Stranger Than Fiction

The other night I watched Mission Impossible 3, the one where Tom Cruise swings from one skyscraper to another on a rope. His buddies tell him if he hits the other skyscraper he’ll get smushed. But he does it anyway because, you know, it is called Mission Impossible. He does not get smushed, but he does crash through a window, and then swings back out, relatively unharmed.
How I know this is fiction is that last week, right about the time I was supposed to be writing last week’s blog entry, I myself crashed into a glass door. And my nose got smushed. Well, broken, actually. I was walking at top speed and did not see the very clean glass door that was in front of the glass door I was actually aiming for. So my focus was on the further door. Anyway, the point is, I was only walking and my nose broke. Watching Tom Cruise swing from skyscraper to skyscraper and go through a plate glass window at centrifugal force speed and not get hurt seemed particularly ficticious as I sat with my black eyes and sore face.

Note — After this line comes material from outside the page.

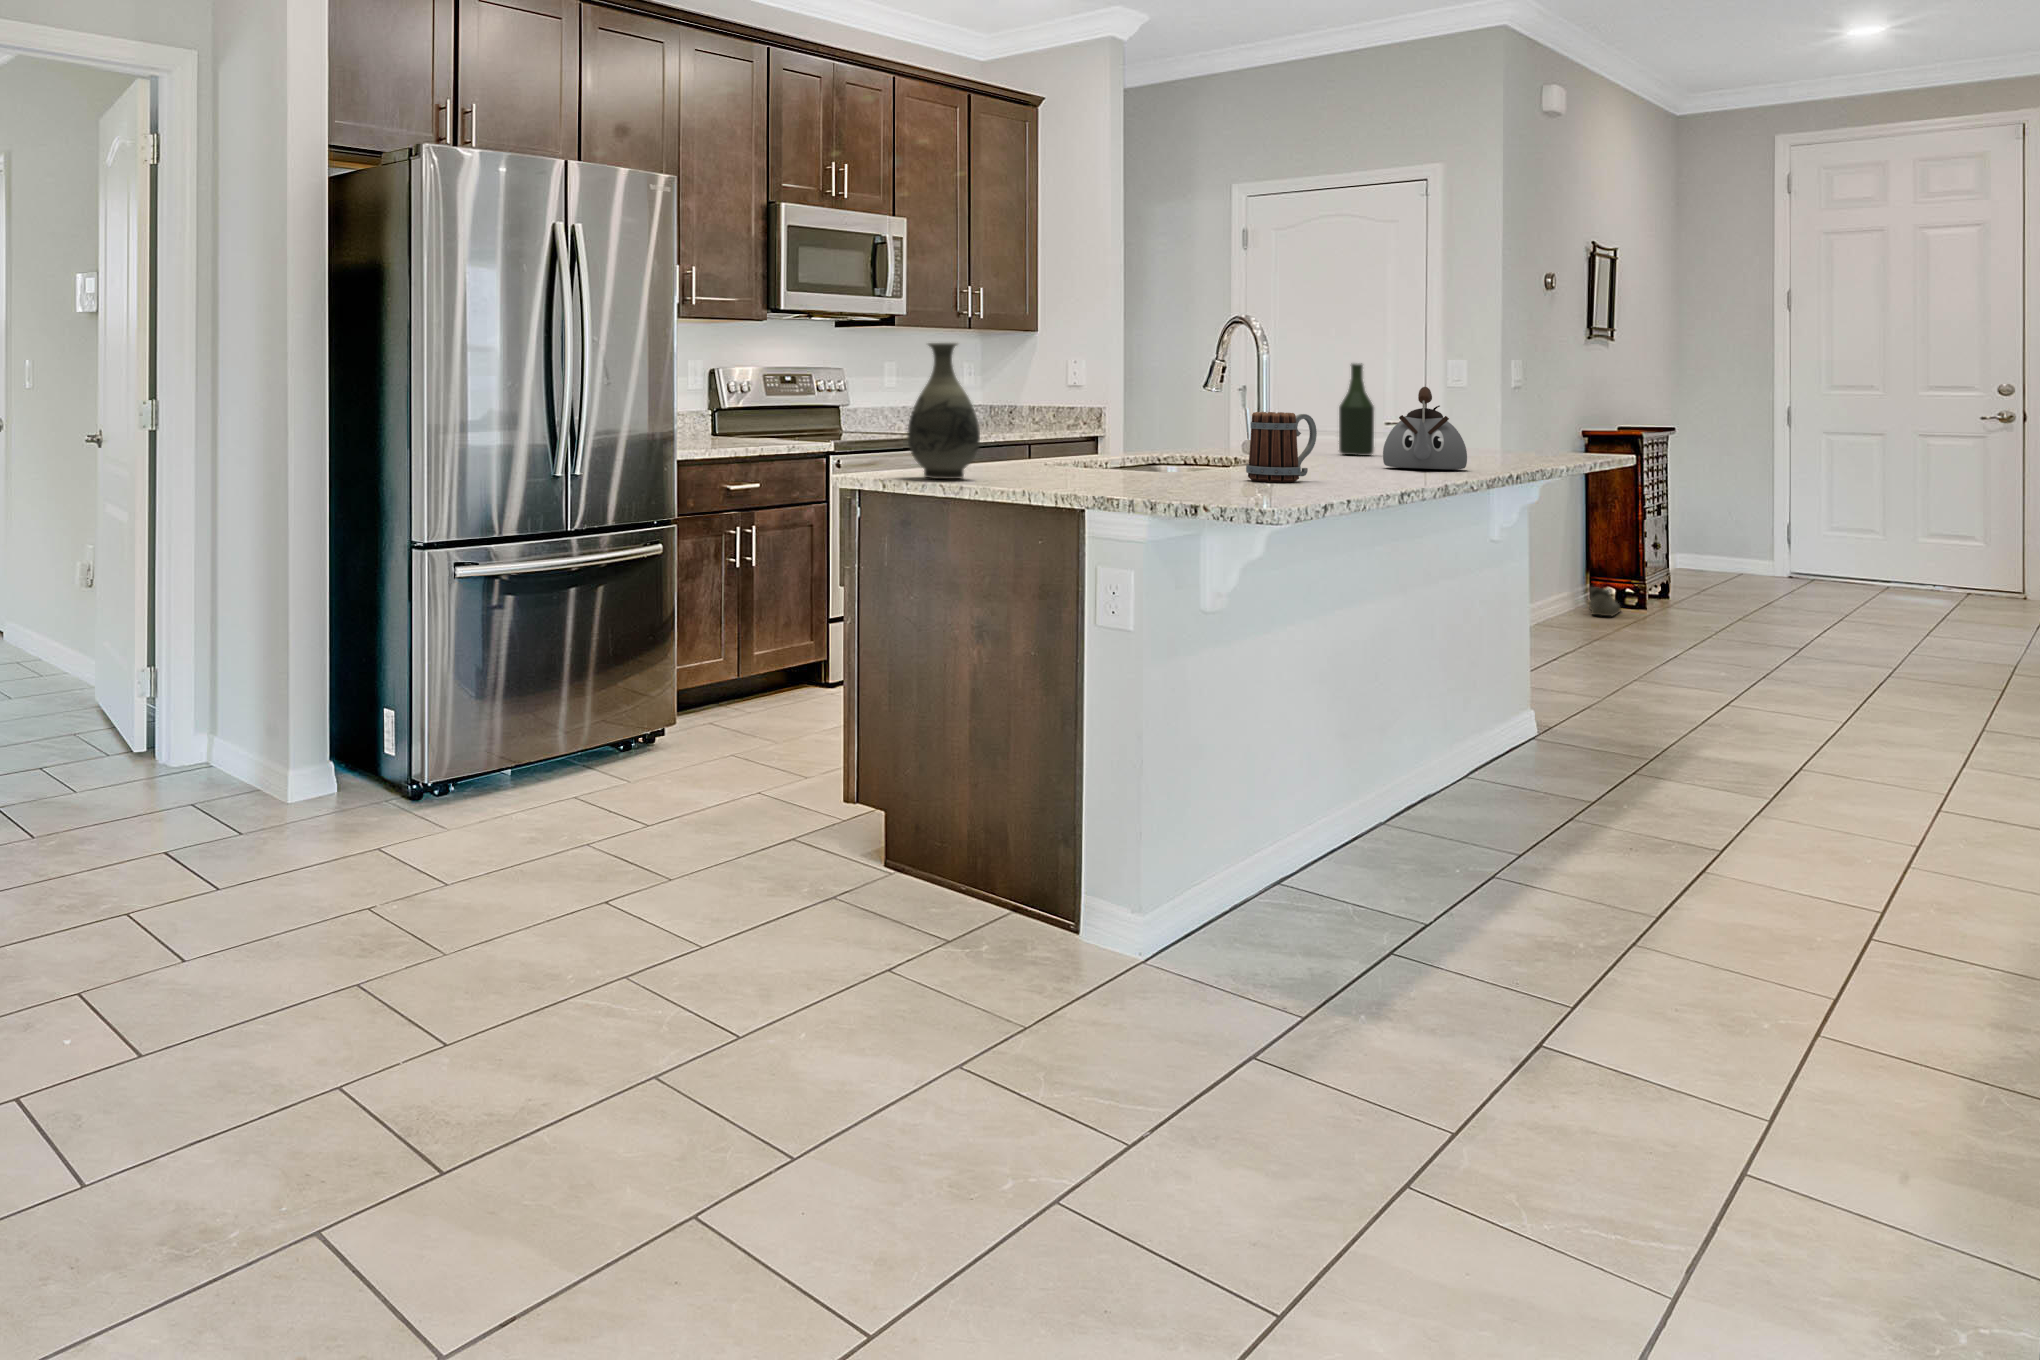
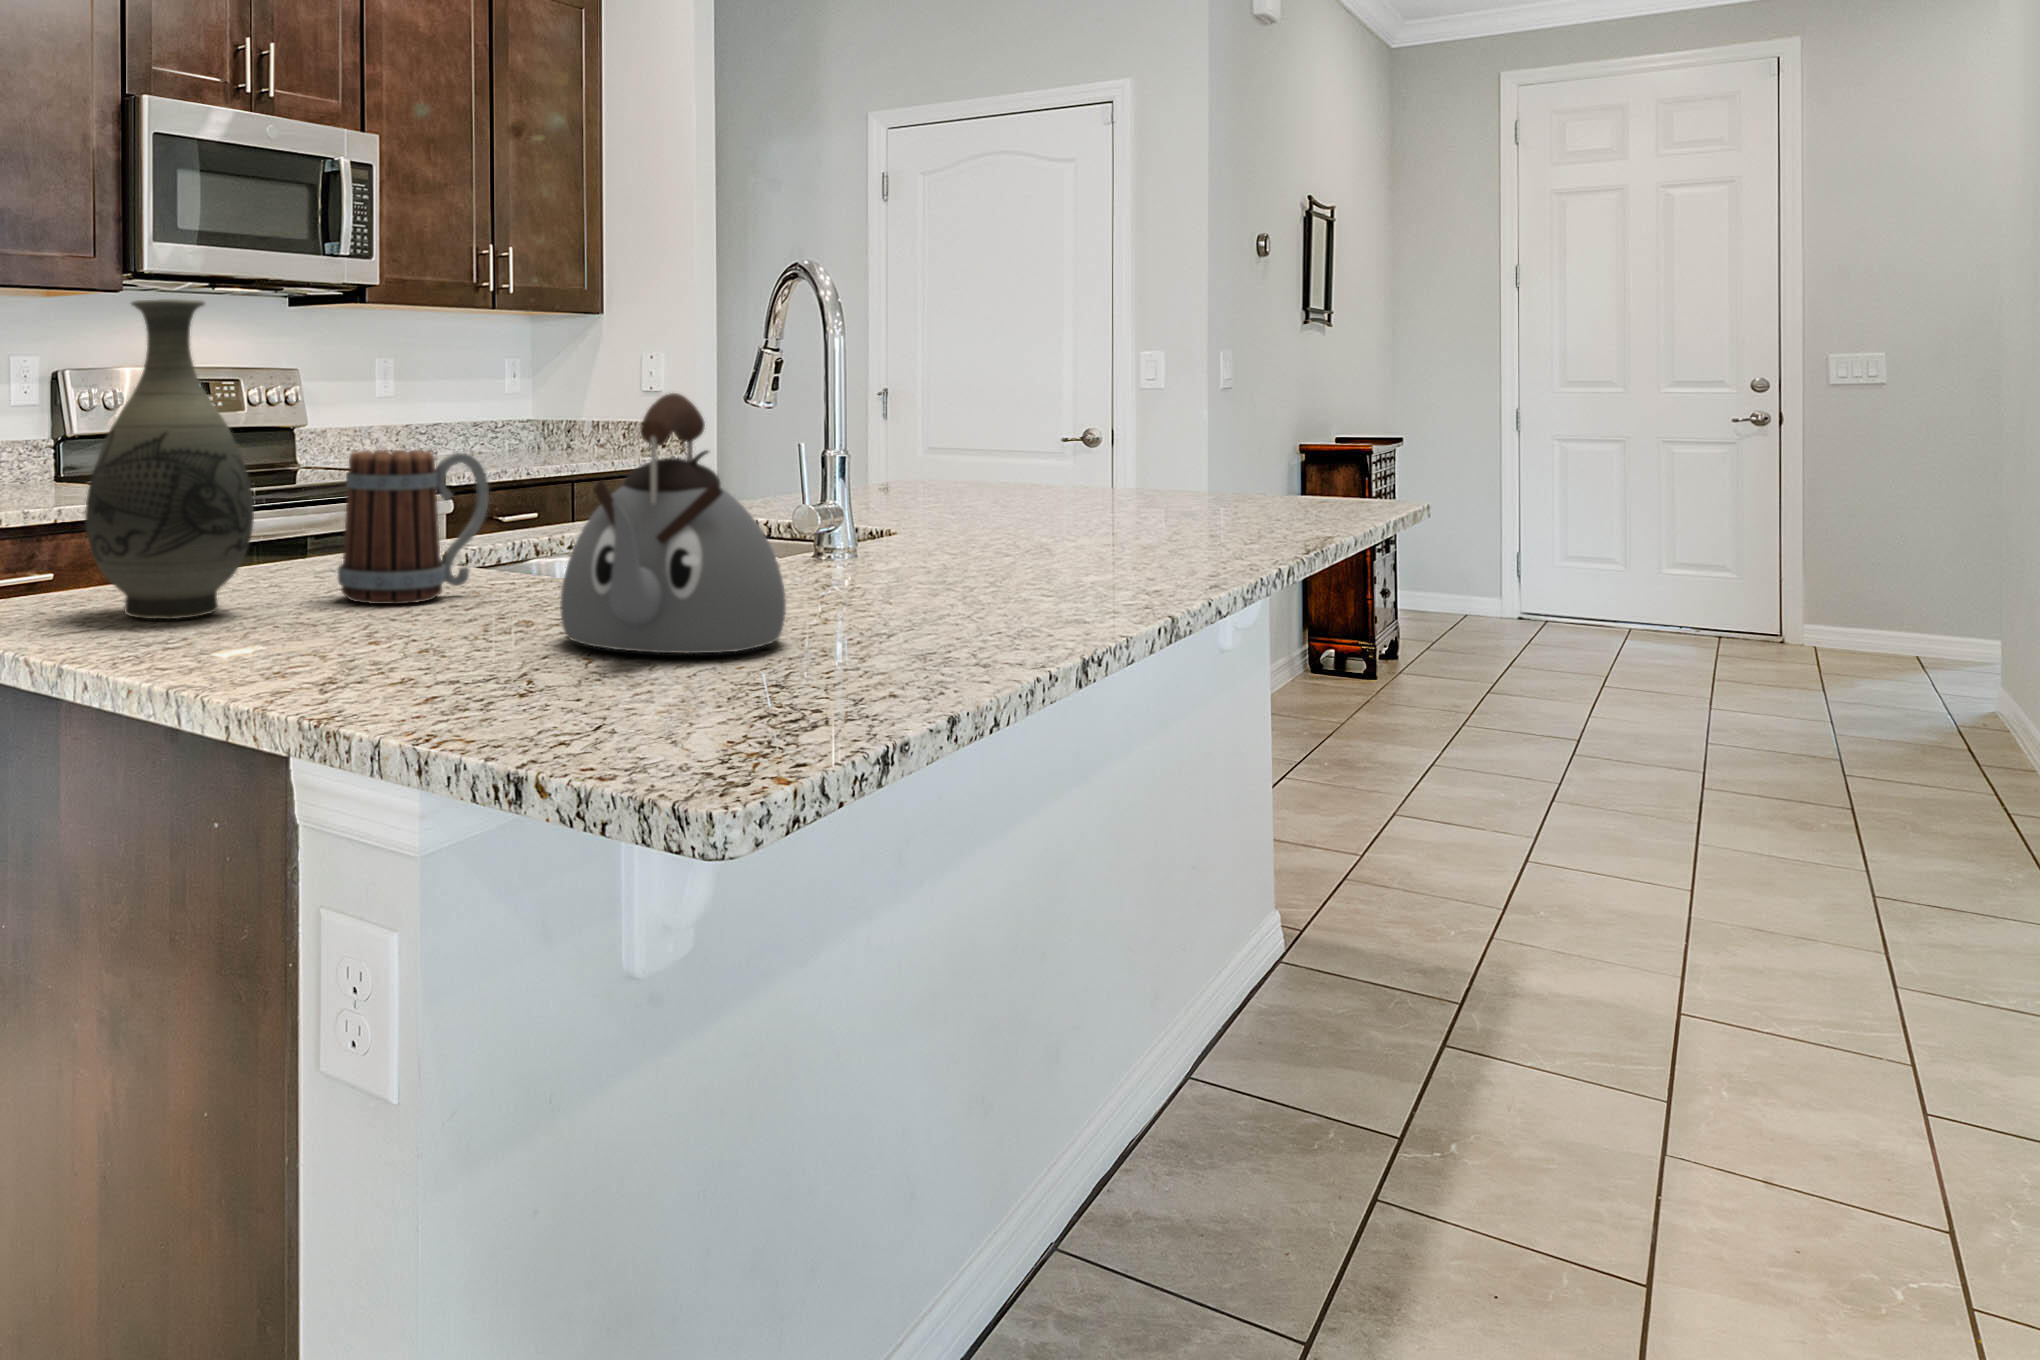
bottle: present [1339,363,1374,456] -> none [1007,352,1061,503]
kettle: present [1383,387,1467,469] -> present [560,393,786,653]
mug: present [1246,412,1317,482] -> present [338,450,489,604]
shoe: present [1589,587,1621,616] -> none [1310,650,1349,691]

Yet when I write fiction, it needs to be believable. Why is it that spy movies (and possibly novels) can be so far-fetched, and yet we watch them with disbelief suspended? Is it because we are not spies and impossible missioners so we can think, “Well, that could happen…”? Or is going along for the ride just too much fun? I know one thing. It sure was fun to watch, but as I watched him crash through the window all I could think of was how much that would hurt if it were real. I definitely had a different perspective after the glass door attacked my nose!